Eddie Murray is the situation likely closest to Rodriguez. Murray was already a surefire Hall of Famer at this point (not that Rodriguez won’t have issues there), as he had surpassed 500 home runs the year before and 3,000 hits two years prior. He did have a shot to move up the home run leaderboard. With 501 home runs, Murray entered his age-41 season 15th all-time. Eleven more homers would have put him 12th all-time and a 21-homer season would have put him in the top 10. All of that meant that if he replicated his age-40 season, he and Hank Aaron would be in the only players in the top 10 in both hits and home runs. Alas, it wasn’t to be. Neither Cleveland nor Baltimore wanted him back, so he took a big paycut and signed with the Angels for $750,000 for the 1997 season, but was released and got only a handful of pinch hit opportunities with the Dodgers to finish his career.

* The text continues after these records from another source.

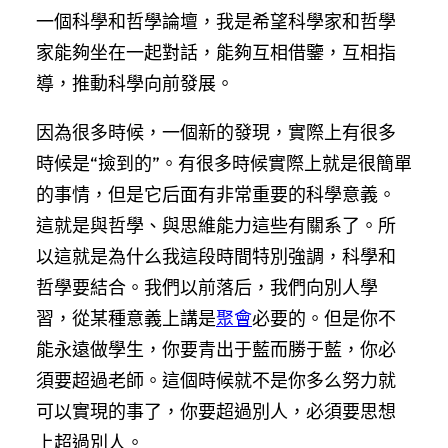
一個科學和哲學論壇，我是希望科學家和哲學
家能夠坐在一起對話，能夠互相借鑒，互相指
導，推動科學向前發展。
因為很多時候，一個新的發現，實際上有很多
時候是“撿到的”。有很多時候實際上就是很簡單
的事情，但是它后面有非常重要的科學意義。
這就是與哲學、與思維能力這些有關系了。所
以這就是為什么我這段時間特別強調，科學和
哲學要結合。我們以前落后，我們向別人學
習，從某種意義上講是
聚會
必要的。但是你不
能永遠做學生，你要青出于藍而勝于藍，你必
須要超過老師。這個時候就不是你多么努力就
可以實現的事了，你要超過別人，必須要思想
上超過別人。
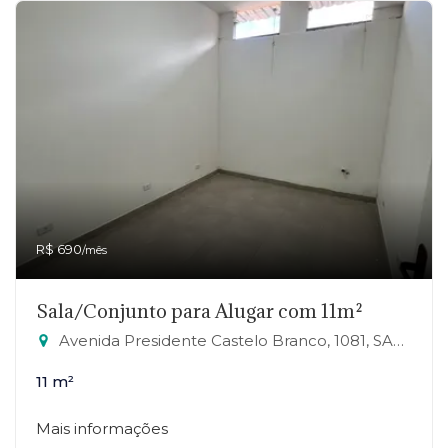
R$ 690
/mês
Sala/Conjunto para Alugar com 11m²
Avenida Presidente Castelo Branco, 1081, SALA 25 - Jardim Zaira, Mauá-SP
11 m²
Mais informações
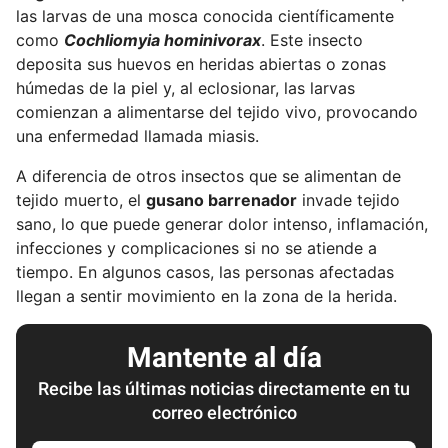
las larvas de una mosca conocida científicamente
como
Cochliomyia hominivorax
. Este insecto
deposita sus huevos en heridas abiertas o zonas
húmedas de la piel y, al eclosionar, las larvas
comienzan a alimentarse del tejido vivo, provocando
una enfermedad llamada miasis.
A diferencia de otros insectos que se alimentan de
tejido muerto, el
gusano barrenador
invade tejido
sano, lo que puede generar dolor intenso, inflamación,
infecciones y complicaciones si no se atiende a
tiempo. En algunos casos, las personas afectadas
llegan a sentir movimiento en la zona de la herida.
Mantente al día
Recibe las últimas noticias directamente en tu
correo electrónico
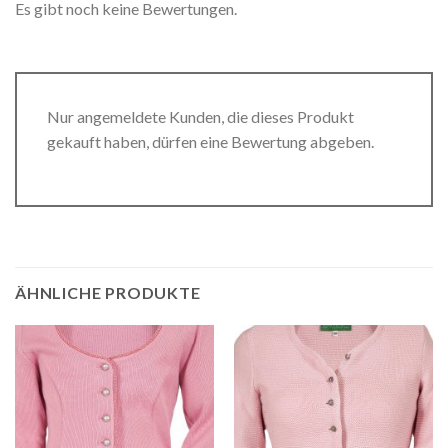
Es gibt noch keine Bewertungen.
Nur angemeldete Kunden, die dieses Produkt
gekauft haben, dürfen eine Bewertung abgeben.
ÄHNLICHE PRODUKTE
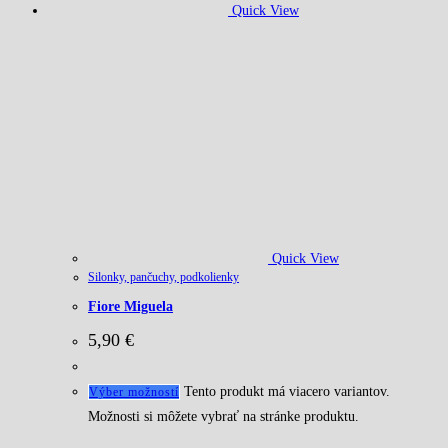
Quick View
Quick View
Silonky, pančuchy, podkolienky
Fiore Miguela
5,90
€
Tento produkt má viacero variantov.
Výber možností
Možnosti si môžete vybrať na stránke produktu.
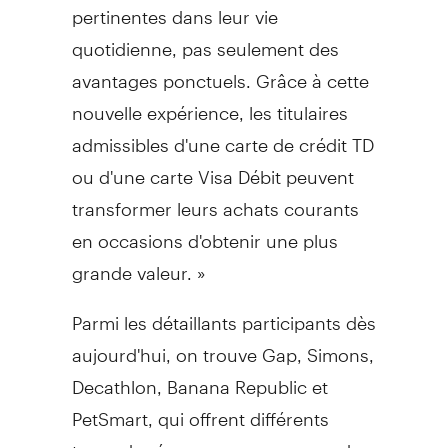
pertinentes dans leur vie
quotidienne, pas seulement des
avantages ponctuels. Grâce à cette
nouvelle expérience, les titulaires
admissibles d'une carte de crédit TD
ou d'une carte Visa Débit peuvent
transformer leurs achats courants
en occasions d'obtenir une plus
grande valeur. »
Parmi les détaillants participants dès
aujourd'hui, on trouve Gap, Simons,
Decathlon, Banana Republic et
PetSmart, qui offrent différents
types de récompenses, comme des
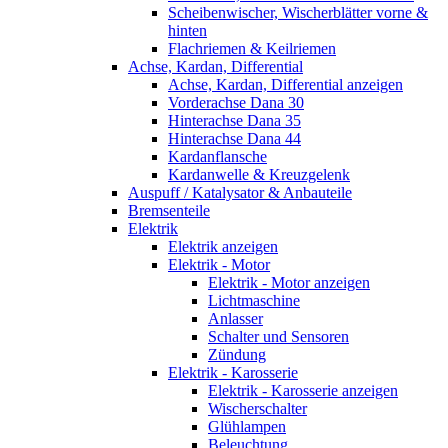
Scheibenwischer, Wischerblätter vorne &
hinten
Flachriemen & Keilriemen
Achse, Kardan, Differential
Achse, Kardan, Differential anzeigen
Vorderachse Dana 30
Hinterachse Dana 35
Hinterachse Dana 44
Kardanflansche
Kardanwelle & Kreuzgelenk
Auspuff / Katalysator & Anbauteile
Bremsenteile
Elektrik
Elektrik anzeigen
Elektrik - Motor
Elektrik - Motor anzeigen
Lichtmaschine
Anlasser
Schalter und Sensoren
Zündung
Elektrik - Karosserie
Elektrik - Karosserie anzeigen
Wischerschalter
Glühlampen
Beleuchtung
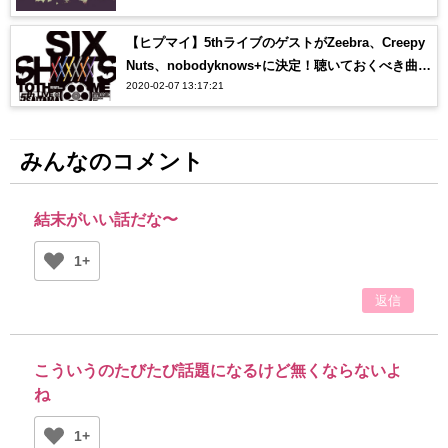
【ヒプマイ】5thライブのゲストがZeebra、Creepy
Nuts、nobodyknows+に決定！聴いておくべき曲
2020-02-07 13:17:21
は？？
みんなのコメント
結末がいい話だな〜
1+
返信
こういうのたびたび話題になるけど無くならないよ
ね
1+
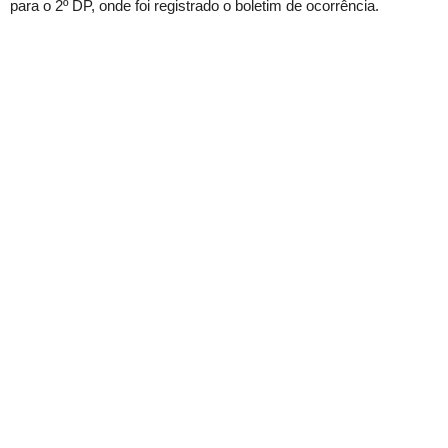
para o 2º DP, onde foi registrado o boletim de ocorrência.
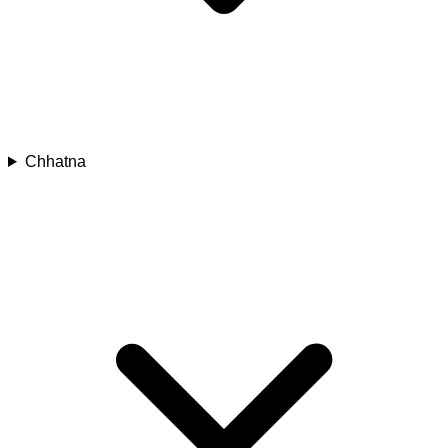
Chhatna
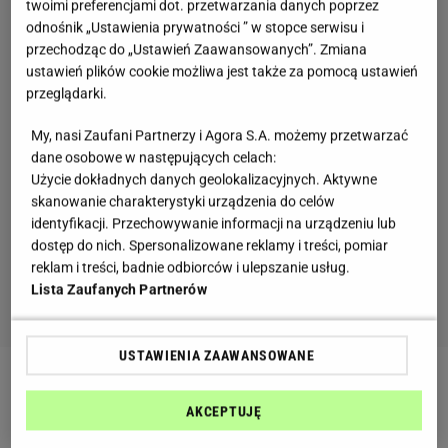
twoimi preferencjami dot. przetwarzania danych poprzez
odnośnik „Ustawienia prywatności ” w stopce serwisu i
przechodząc do „Ustawień Zaawansowanych”. Zmiana
ustawień plików cookie możliwa jest także za pomocą ustawień
przeglądarki.
My, nasi Zaufani Partnerzy i Agora S.A. możemy przetwarzać
dane osobowe w następujących celach:
Użycie dokładnych danych geolokalizacyjnych. Aktywne
skanowanie charakterystyki urządzenia do celów
identyfikacji. Przechowywanie informacji na urządzeniu lub
dostęp do nich. Spersonalizowane reklamy i treści, pomiar
reklam i treści, badnie odbiorców i ulepszanie usług.
Lista Zaufanych Partnerów
USTAWIENIA ZAAWANSOWANE
Zobacz wideo
Rabarbar kojarzy nam się z pysznymi
AKCEPTUJĘ
ciastami babci. Wiedzieliście, że jest taki zdrowy?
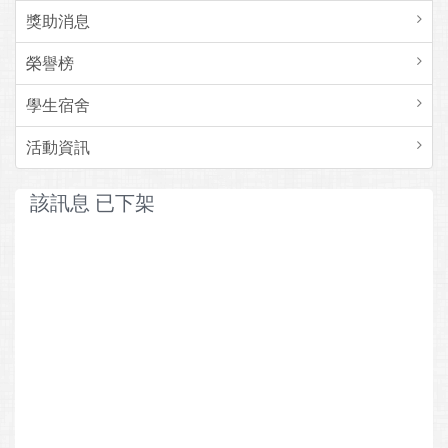
獎助消息
榮譽榜
學生宿舍
活動資訊
該訊息 已下架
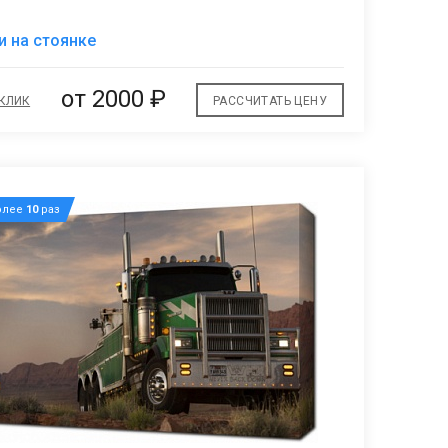
В
и на стоянке
избранное
от 2000 ₽
 КЛИК
РАССЧИТАТЬ ЦЕНУ
олее
10
раз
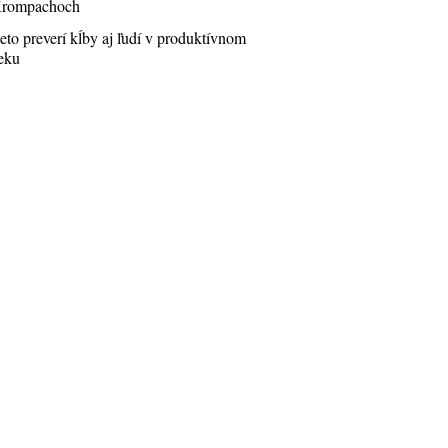
rompachoch
eto preverí kĺby aj ľudí v produktívnom
eku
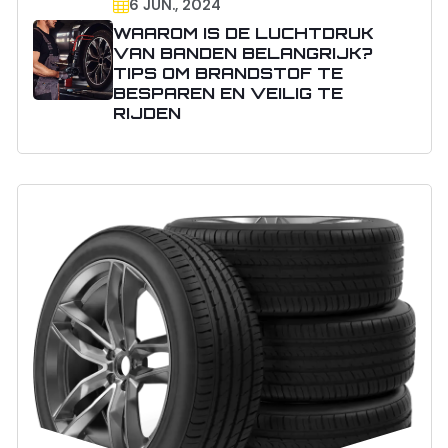
6 JUN., 2024
WAAROM IS DE LUCHTDRUK
VAN BANDEN BELANGRIJK?
TIPS OM BRANDSTOF TE
BESPAREN EN VEILIG TE
RIJDEN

If Alex Rodriguez can find another team to play him in 2017, it would invite many hot takes about his legacy, but most of those will fade into the background as his legacy is hardly going to be defined by another season, no matter how he plays. People remember the final poor season of Willie Mays’ career, but he still gets credit for 660 home runs and not the 654 he had before the 1973 season. History has delivered unto us plenty of great players who were awful in their final seasons. Alex Rodriguez is likely to be in that group whether he retires now or next season. If he feels 700 or 714 home runs are worthwhile pursuits, and some team is willing to oblige, he should go for it. The Yankees are paying for it anyway.